I'm not sure that you are correct about people not valuing maths and therefore happily sending them to music lessons instead, Proudmama.
In the case of highly able kids, its more that their learning progression looks like this:-
learn it quickly - half work it out before the teacher has finished her first explanation
practice it. Quickly get the hang of it.
Finish the questions on the worksheet. Ask for another / extension work.
Finish the extension work quickly and accurately.
Next day. Do it all again.
Following day. Listen to an alternative explanation. More repetition.
Two weeks later, finally move onto something new, only to quickly get that and then spend a week or two practising your new skill until your only target is to see if you can do it even quicker than your previous best.

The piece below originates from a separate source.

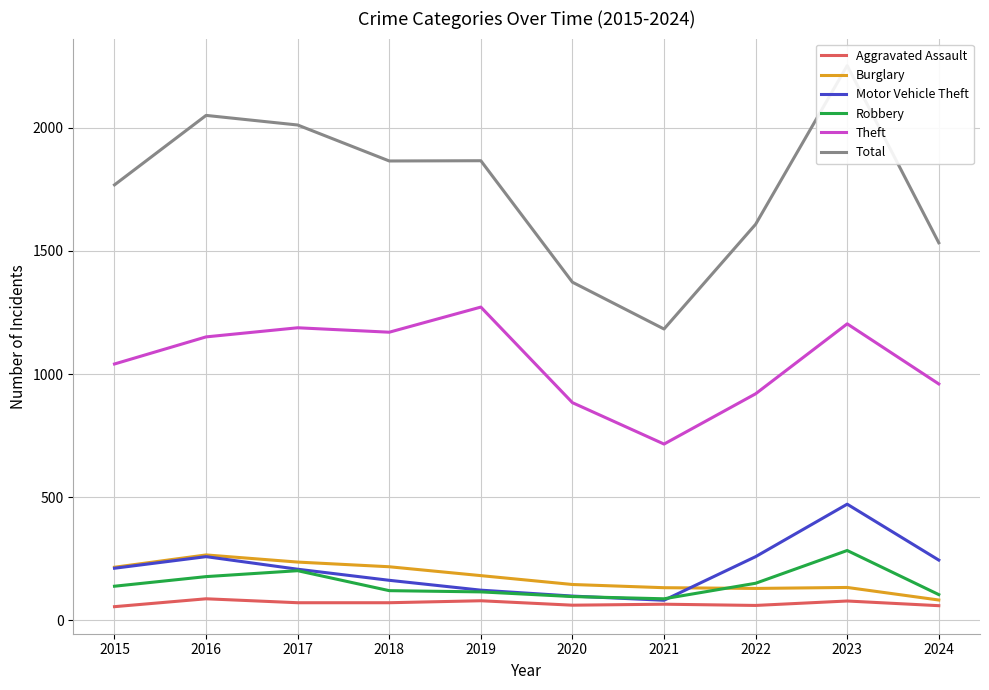

True or false: Motor Vehicle Theft and Aggravated Assault cross at least once.

False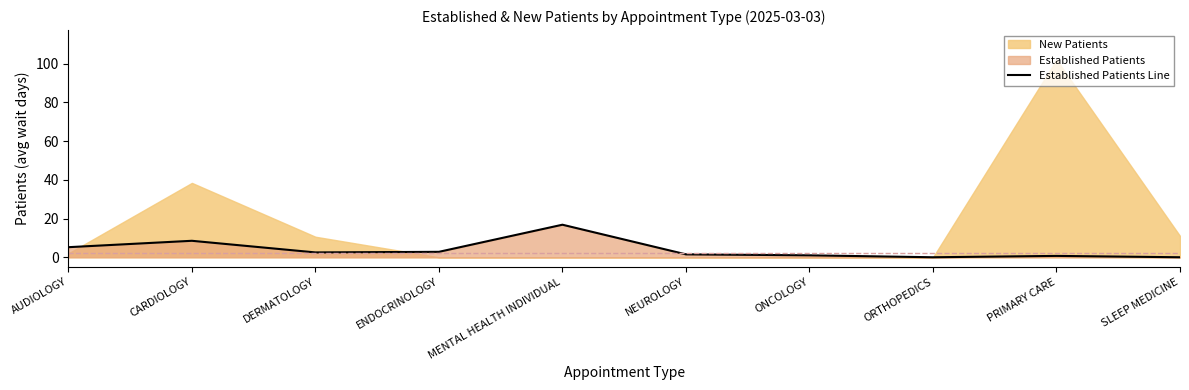

Rank the categories by value from lowest to highest.

ORTHOPEDICS, SLEEP MEDICINE, PRIMARY CARE, ONCOLOGY, NEUROLOGY, DERMATOLOGY, ENDOCRINOLOGY, AUDIOLOGY, CARDIOLOGY, MENTAL HEALTH INDIVIDUAL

DS2 had 4 years of this. he tried everything to meet the teacher's requirement that he demonstrate that he knew something before moving on. Sometimes there would be competitions in which he'd not only beat the other kids but the teacher too. Everyone (teachers, other parents, TAs, HT, other children) acknowledged his ability but there was just no way the teachers could differentiate enough to keep him even slightly challenged for even half an hour every week.
I didn't arrange for him to go out of class for music lessons etc, but to be honest, if I could have thought of something that would have rescued him from the boredom and the feeling that his needs were unimportant, then I would have done it.